→ **Work instruction**
Within the records below, find each line with the word "down" and copy it out.

Stored items:
Start of Block
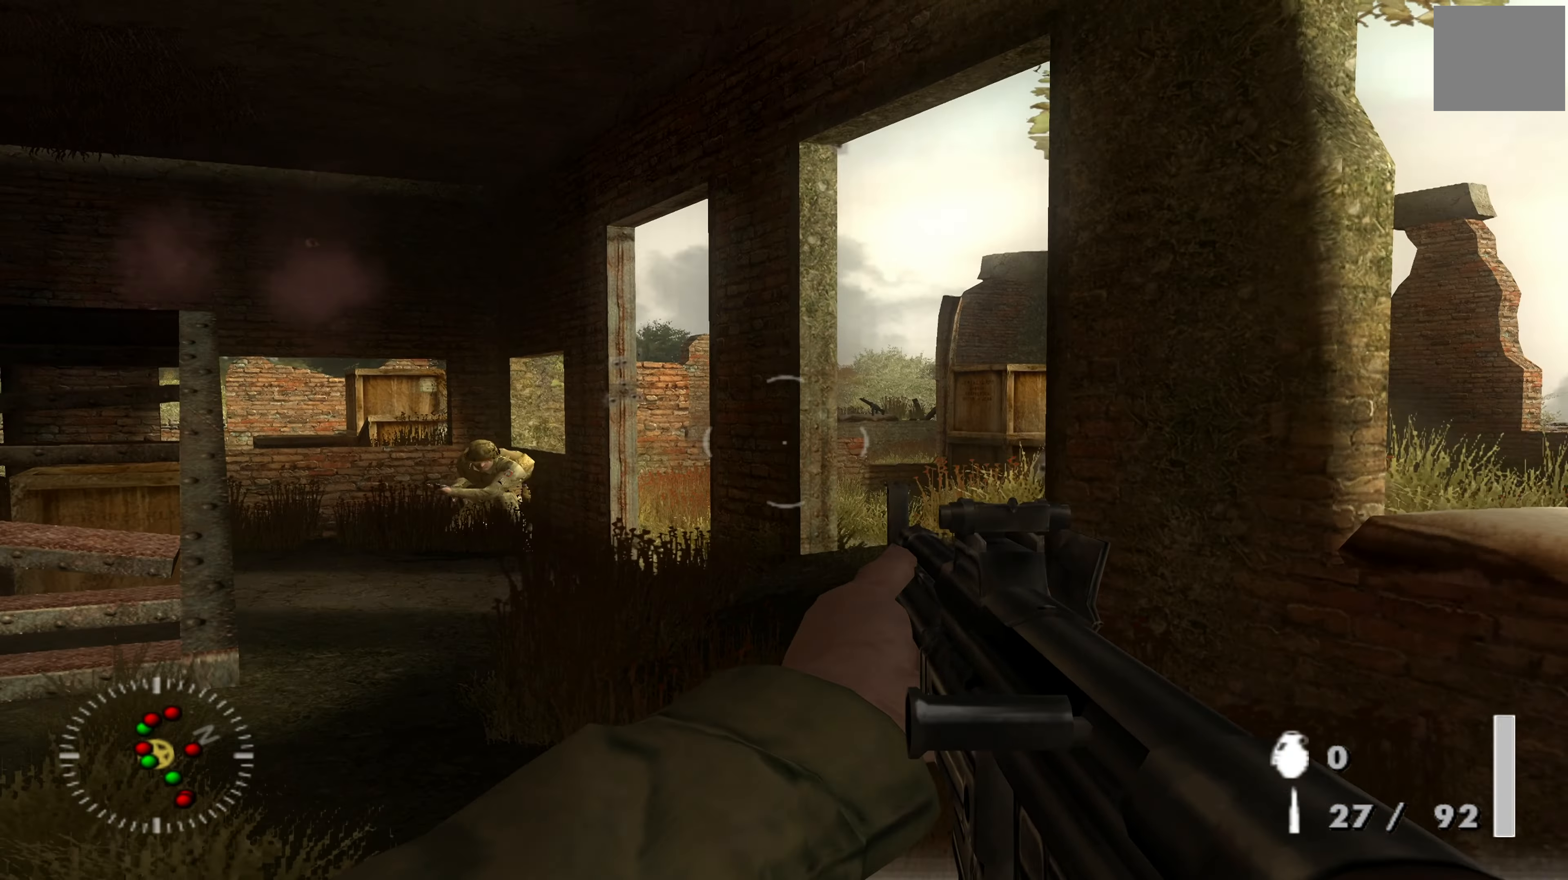
{"buttons": [], "left_stick": "up-left", "right_stick": "center", "events": [[200, "right_stick", "down-right"], [467, "right_stick", "center"]]}
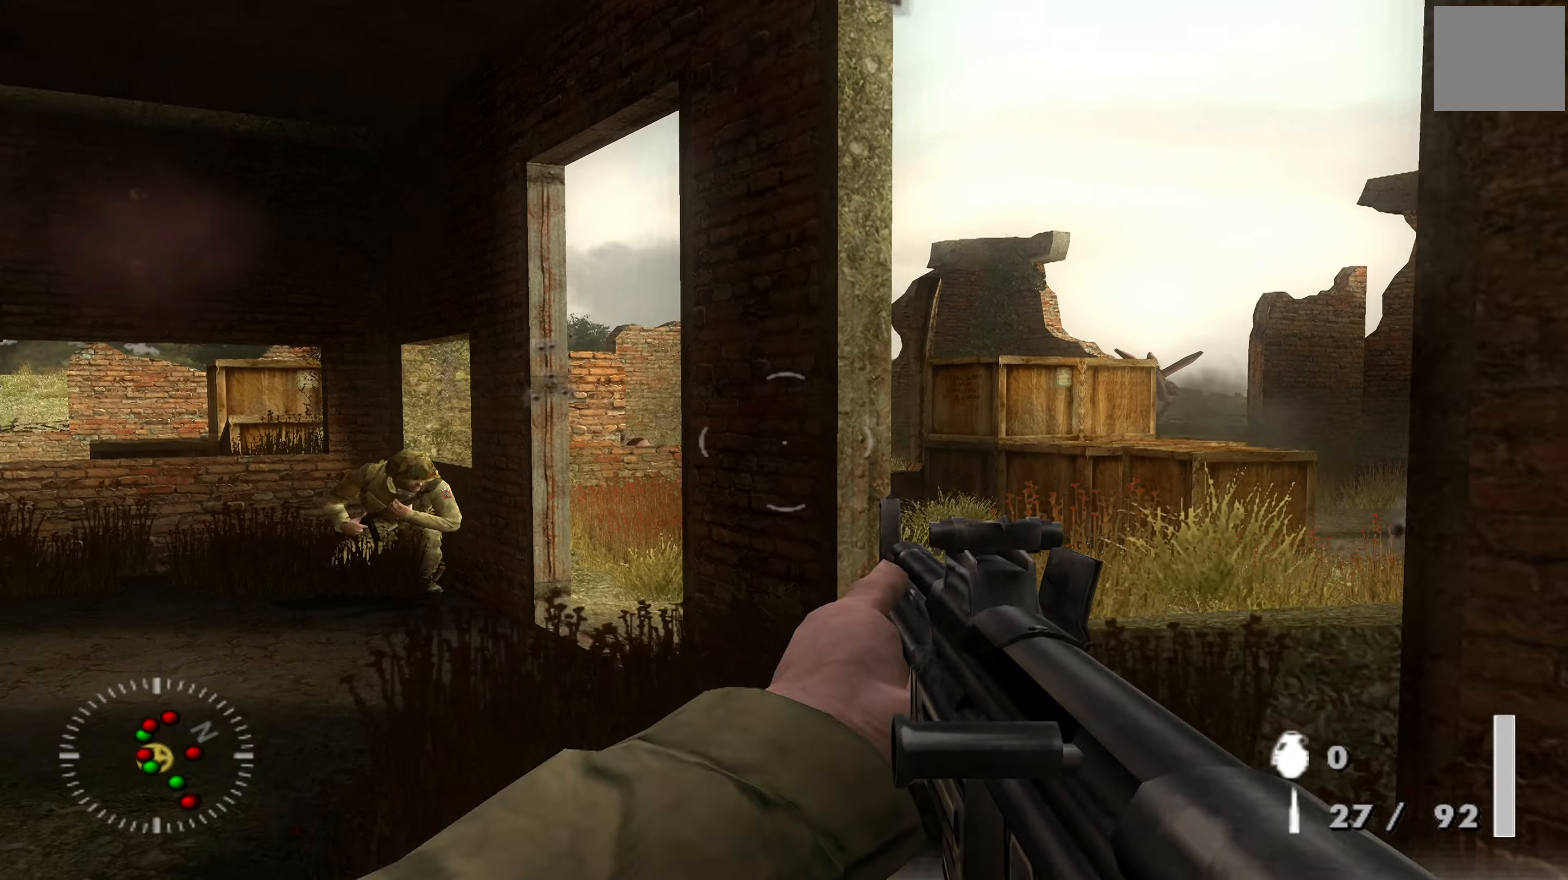
{"buttons": [], "left_stick": "left", "right_stick": "down-right", "events": [[234, "right_stick", "right"], [300, "right_stick", "down-right"], [434, "left_stick", "left"]]}
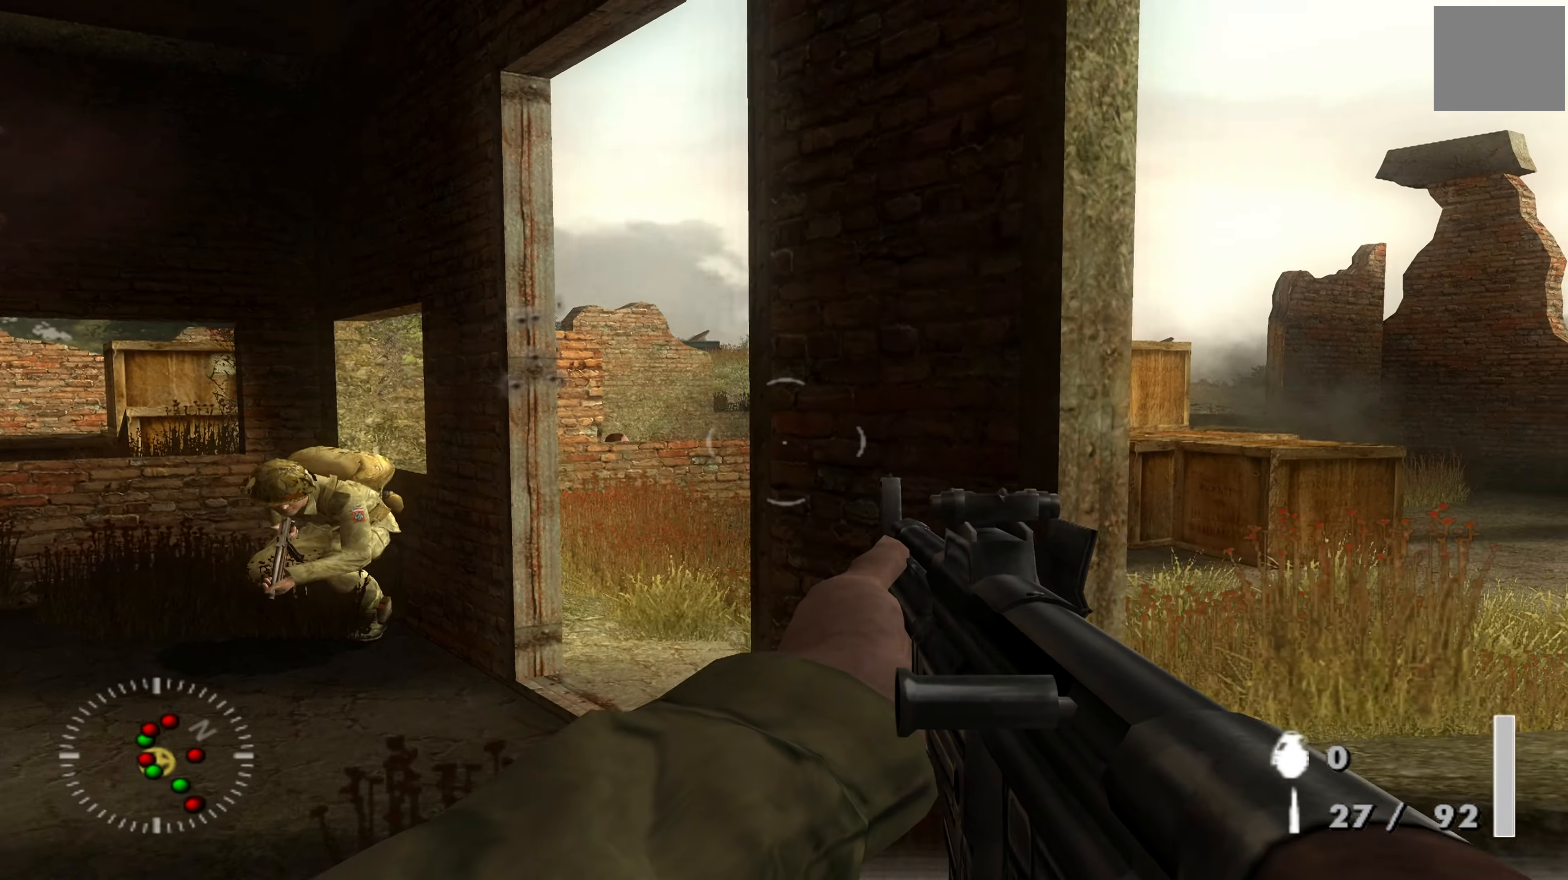
{"buttons": [], "left_stick": "up", "right_stick": "left", "events": [[167, "right_stick", "center"], [234, "left_stick", "up-left"], [367, "right_stick", "left"], [500, "left_stick", "up"]]}
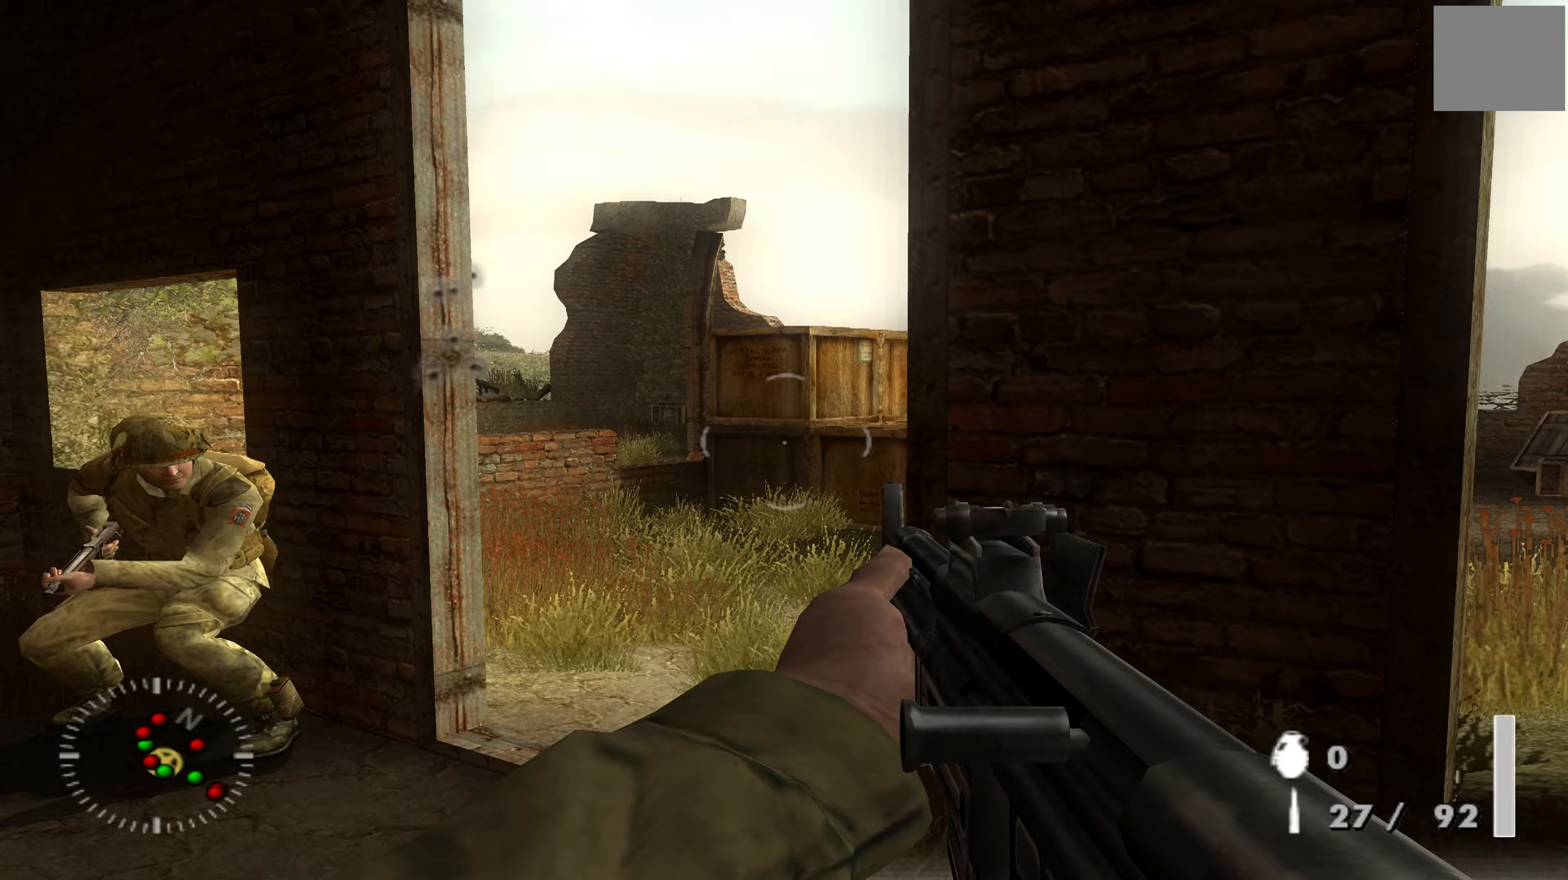
{"buttons": [], "left_stick": "up-left", "right_stick": "right", "events": [[133, "right_stick", "center"], [333, "left_stick", "up-left"], [467, "right_stick", "right"]]}
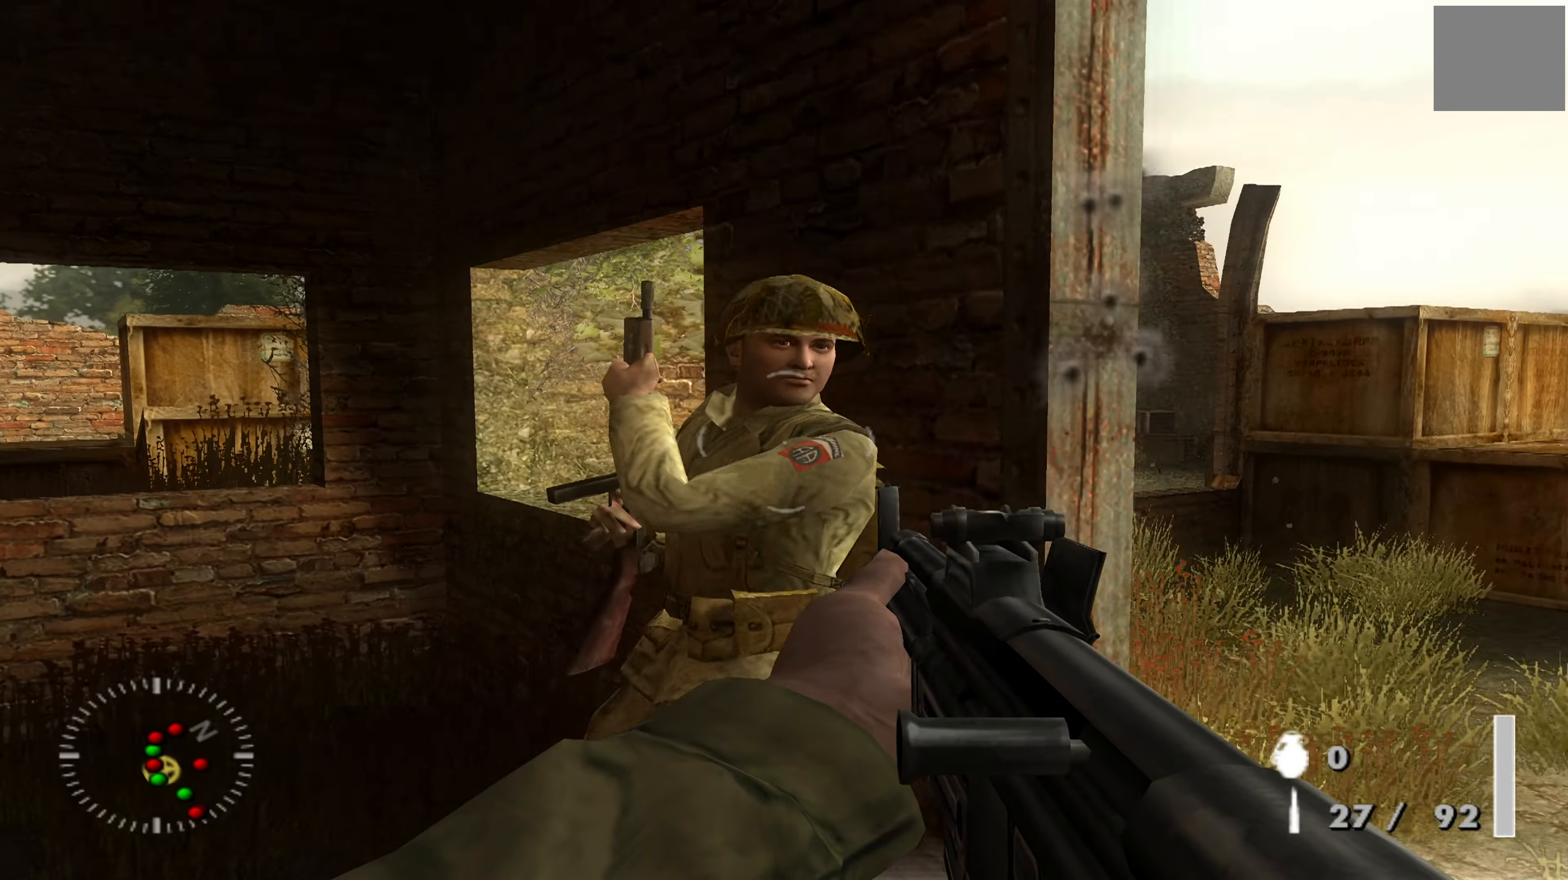
{"buttons": ["X"], "left_stick": "up-left", "right_stick": "center", "events": [[100, "right_stick", "down-right"], [367, "right_stick", "center"], [467, "X", "down"]]}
End of Block
→ **Solution for this exercise**
{"buttons": [], "left_stick": "up-left", "right_stick": "center", "events": [[200, "right_stick", "down-right"], [467, "right_stick", "center"]]}
{"buttons": [], "left_stick": "left", "right_stick": "down-right", "events": [[234, "right_stick", "right"], [300, "right_stick", "down-right"], [434, "left_stick", "left"]]}
{"buttons": ["X"], "left_stick": "up-left", "right_stick": "center", "events": [[100, "right_stick", "down-right"], [367, "right_stick", "center"], [467, "X", "down"]]}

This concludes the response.